#### [EXERCISE OBJECTIVE]
In this exercise, retype exactly the lines from the start of the entries through the line bearing "The work leading", leaving every picture out.

Dataset excerpts
******
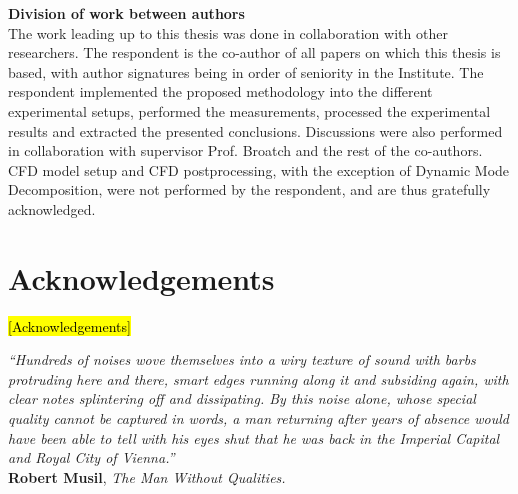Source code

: \documentclass[final,twoside,11pt]{book}
\makeatletter
\numberwithin{equation}{section}
\numberwithin{figure}{chapter}
\numberwithin{table}{chapter}
\def\cleardoublepage{\clearpage\if@twoside \ifodd\c@page\else
  \hbox{}
  \thispagestyle{empty}
  \newpage
  \if@twocolumn\hbox{}\newpage\fi\fi\fi}
\makeatother
\begin{document}
\newpage

{\bfseries\sffamily\Large\noindent Division of work between authors}\\[-1mm]

The work leading up to this thesis was done in collaboration with other researchers. The respondent is the co-author of all papers on which
this thesis is based, with author signatures being in order of seniority in the Institute. The respondent implemented the proposed methodology into the different experimental setups, performed the measurements, processed the experimental results and extracted the presented conclusions. Discussions were also performed in collaboration with supervisor Prof. Broatch and the rest of the co-authors. CFD model setup and CFD postprocessing, with the exception of Dynamic Mode Decomposition, were not performed by the respondent, and are thus gratefully acknowledged.

\cleardoublepage

\chapter*{Acknowledgements}
\hl{[Acknowledgements]}
\cleardoublepage

\null\vspace{2cm}

\begin{flushright}
\begin{minipage}[t]{0.75\textwidth}



\linespread{0.97}\selectfont
{\itshape\small``Hundreds of noises wove themselves into a wiry texture of sound with barbs protruding here and there, smart edges running along it and subsiding again, with clear notes splintering off and dissipating. By this noise alone, whose special quality cannot be captured in words, a man returning after years of absence would have been able to tell with his eyes shut that he was back in the Imperial Capital and Royal City of Vienna.''}\\[-3mm]

{\cabincondensed\small\hfill \textbf{Robert Musil}, \emph{The Man Without Qualities.}}
\end{minipage}
\end{flushright}
\end{document}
******
#### [REPLY TO THE EXERCISE]
Source code

: \documentclass[final,twoside,11pt]{book}
\makeatletter
\numberwithin{equation}{section}
\numberwithin{figure}{chapter}
\numberwithin{table}{chapter}
\def\cleardoublepage{\clearpage\if@twoside \ifodd\c@page\else
  \hbox{}
  \thispagestyle{empty}
  \newpage
  \if@twocolumn\hbox{}\newpage\fi\fi\fi}
\makeatother
\begin{document}
\newpage

{\bfseries\sffamily\Large\noindent Division of work between authors}\\[-1mm]

The work leading up to this thesis was done in collaboration with other researchers. The respondent is the co-author of all papers on which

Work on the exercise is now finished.